Exercise data:
____________
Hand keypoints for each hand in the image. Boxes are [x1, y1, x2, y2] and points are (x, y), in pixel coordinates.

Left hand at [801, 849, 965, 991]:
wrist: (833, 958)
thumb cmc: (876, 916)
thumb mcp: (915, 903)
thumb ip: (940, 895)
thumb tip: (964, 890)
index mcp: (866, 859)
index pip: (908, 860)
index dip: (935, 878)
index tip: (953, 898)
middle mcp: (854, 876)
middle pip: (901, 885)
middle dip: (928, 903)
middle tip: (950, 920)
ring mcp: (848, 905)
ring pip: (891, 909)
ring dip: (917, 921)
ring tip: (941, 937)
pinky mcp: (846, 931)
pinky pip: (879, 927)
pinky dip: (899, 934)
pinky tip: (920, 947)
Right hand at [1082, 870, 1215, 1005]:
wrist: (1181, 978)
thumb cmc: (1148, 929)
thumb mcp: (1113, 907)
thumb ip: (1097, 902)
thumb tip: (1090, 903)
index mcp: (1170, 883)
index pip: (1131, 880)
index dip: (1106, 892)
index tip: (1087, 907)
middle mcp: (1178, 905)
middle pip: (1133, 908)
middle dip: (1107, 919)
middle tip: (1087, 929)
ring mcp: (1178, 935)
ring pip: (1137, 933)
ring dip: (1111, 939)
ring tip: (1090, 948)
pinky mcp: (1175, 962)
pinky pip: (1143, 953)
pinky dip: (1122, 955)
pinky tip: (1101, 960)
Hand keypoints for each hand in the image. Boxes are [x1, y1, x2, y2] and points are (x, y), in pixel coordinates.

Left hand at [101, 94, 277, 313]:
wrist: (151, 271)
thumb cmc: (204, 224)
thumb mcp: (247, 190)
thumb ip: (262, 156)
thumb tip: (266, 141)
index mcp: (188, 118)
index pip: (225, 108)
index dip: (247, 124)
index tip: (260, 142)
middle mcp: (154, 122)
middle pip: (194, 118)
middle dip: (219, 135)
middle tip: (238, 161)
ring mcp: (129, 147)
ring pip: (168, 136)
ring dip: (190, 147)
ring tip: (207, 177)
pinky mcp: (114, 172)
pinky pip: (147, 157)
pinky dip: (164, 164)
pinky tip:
____________
Exercise directions: Copy exactly, and only, the lines from the line that contains "thumb ip: (262, 156)" through the end of the data above.

Solution for this problem:
thumb ip: (262, 156)
thumb tip: (266, 141)
index mcp: (188, 118)
index pip: (225, 108)
index dip: (247, 124)
index tip: (260, 142)
middle mcp: (154, 122)
middle pip: (194, 118)
middle dip: (219, 135)
middle tip: (238, 161)
ring mcp: (129, 147)
ring pip: (168, 136)
ring dip: (190, 147)
ring tip: (207, 177)
pinky mcp: (114, 172)
pinky pip: (147, 157)
pinky dip: (164, 164)
pinky tip:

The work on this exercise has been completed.